Monrose, 1871, Figure Tome 2 page 47
Monrose, 1871, Figure Tome 2 page 47

« Vous me ferez taire, ma chère comtesse, s’il devient fastidieux pour vous d’entendre comment tout se passa pendant un repas somptueux dont les huîtres n’étaient que le prétexte ; c’était un seigneur allemand qui nous faisait ses honneurs : c’est tout dire.

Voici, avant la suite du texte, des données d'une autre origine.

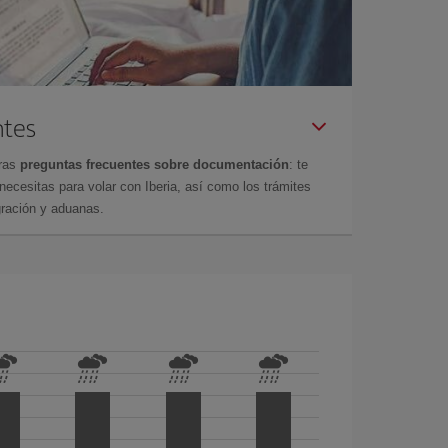
ntes
tras
preguntas frecuentes sobre documentación
: te
cesitas para volar con Iberia, así como los trámites
gración y aduanas.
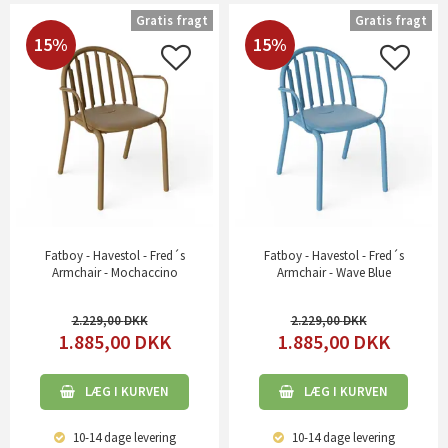
Gratis fragt
Gratis fragt
15%
15%
Fatboy - Havestol - Fred´s
Fatboy - Havestol - Fred´s
Armchair - Mochaccino
Armchair - Wave Blue
2.229,00
2.229,00
1.885,00
DKK
1.885,00
DKK
LÆG I KURVEN
LÆG I KURVEN
10-14 dage
levering
10-14 dage
levering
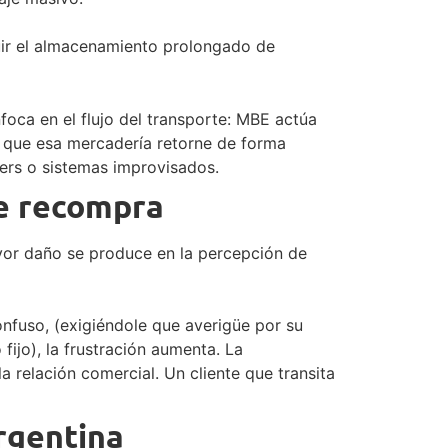
ncluir el almacenamiento prolongado de
nfoca en el flujo del transporte: MBE actúa
ra que esa mercadería retorne de forma
iers o sistemas improvisados.
ye recompra
ayor daño se produce en la percepción de
onfuso, (exigiéndole que averigüe por su
ijo), la frustración aumenta. La
 relación comercial. Un cliente que transita
rgentina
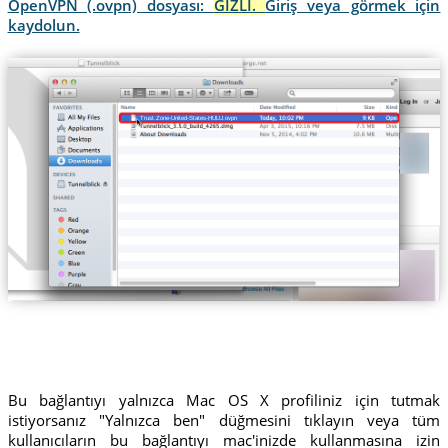
OpenVPN (.ovpn) dosyası:
GİZLİ.
Giriş veya görmek için
kaydolun.
Trust.Zone-United-States-HULU.ovpn
Bu bağlantıyı yalnızca Mac OS X profiliniz için tutmak
istiyorsanız "Yalnızca ben" düğmesini tıklayın veya tüm
kullanıcıların bu bağlantıyı mac'inizde kullanmasına izin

« Au déluge de vin blanc que comportait, une avant-garde de plusieurs cloyères, succéda celui du bordeaux, du bourgogne et du champagne, convoyant nécessairement le corps d’armée composé de toutes les substantielles et stimulantes friandises de l’hôtel des Américains[3]. Cinquante personnes de moyen appétit se fussent rassasiées de ce qu’on avait préparé pour douze. L’arrière-garde fit arriver, pêle-mêle avec les glaces, le malvoisie et le tokay, d’immenses jattes[4] de punch et de bischoff. C’étaient de véritables noces de Gamache. Pendant quatre heures que dura ce grand office en l’honneur de Comus et Bacchus, une harmonie[5], postée dans la pièce voisine et dirigée par le comte, donnait, selon les circonstances, du doux, du bruyant, de l’allègre ou du pathétique. — Eh bien ! interrompis-je, voilà que, sans y penser, vous m’avez fait faire un tour en Allemagne. Pour peu que mon imagination décorât vos robins de cordons et de clefs, et suspendît sous les bouquets de vos dames quelques breloques de chapitres, j’aurais le coup d’œil de la cour de quelque margrave. À vous dire le vrai, j’aime bien autant ces gogailles actives que vos petits dîners français immatériels, consistant en quelques assiettes quintessenciées, affichant la recherche, mais renvoyant les gens avec la moitié de leur appétit, parce qu’il est également de mauvaise compagnie, de la part de l’invitant, qu’il ait l’air de prendre ses convives pour des Limousins, et, de la part des invités, qu’ils s’empiffrent, à moins qu’ils ne soient auteurs ou mystificateurs, ces professions dispensant du décorum du régime… Était-on gai du moins ? — Jusqu’à la folie : ma chère Colombine enchérissait encore ; j’en avais du dépit. J’aimais, j’aurais souhaité de la voir plus recueillie dans un sentiment que j’exprimais et dont nous devions être d’accord. Point du tout : elle en était à mille lieues ! — Vous n’aviez pas le sens commun, mon cher ; j’aime bien mieux votre Colombine : cette femme sait, à ce que je vois, mettre de l’ordre dans ses affaires : extravagante à table, elle aura tout le temps d’être amoureuse au boudoir. N’ai-je pas vu mille de ces tristes banquets où les amants appairés, se parlant à l’oreille avec gêne et les cœurs vides, médisant aussi bas du bonheur des occupés, il résultait de ces différents apartés le plus glacial ensemble… d’un excellent ton toutefois… »

Mais y pensé-je ! À propos de quoi me suis-je donc emparée de la parole, oubliant que ce n’est pas de moi qu’il s’agit ! Rentrons bien vite dans nos simples fonctions d’historienne, et remettons les lecteurs sur la trace de Monrose ; il est brûlant d’amour, et pour lui cette éternelle séance n’est qu’un insoutenable contretemps.


  1. Expression de société qui n’est nullement académique. (Note du correcteur d’épreuves.)
  2. Le même qui, si l’on s’en souvient, avait enlevé Soligny. (Voy. Félicia, quatrième partie, ch. III, page 39.)
  3. Fameux magasin de comestibles, rue Saint-Honoré. Il s’y vend, en fait de chère, tout ce qu’on peut imaginer de plus sensuel, de plus rare et de plus coûteux. Un gourmand n’a pas moins de plaisir à lire le catalogue de ce qu’on trouve là, qu’un libertin à lire le Portier ou Thérèse philosophe.
  4. L’auteur n’a pas permis qu’on substituât le mot bols, maintenant consacré. Voici ses raisons : 1o  L’Académie n’a pas encore naturalisé deux ou trois cents mots nouveaux qui sont de précieux cadeaux de notre bonne amie l’Angleterre ; 2o  bol, dont le genre n’est pas irrévocablement fixé ; punch, qui se prononce ponche ; bischoff qui se prononce bichoff et qui signifie évêque, auraient fait à eux seuls toute une ligne en langue étrangère dans une histoire qu’on avait intention d’écrire en français.
  5. La nécessité des notes nous accable : harmonie veut dire ici concert d’instruments à vent, comme clarinettes, cors et bassons ; cette moderne dénomination n’empêche pas les voix et les instruments à cordes de faire aussi de l’harmonie.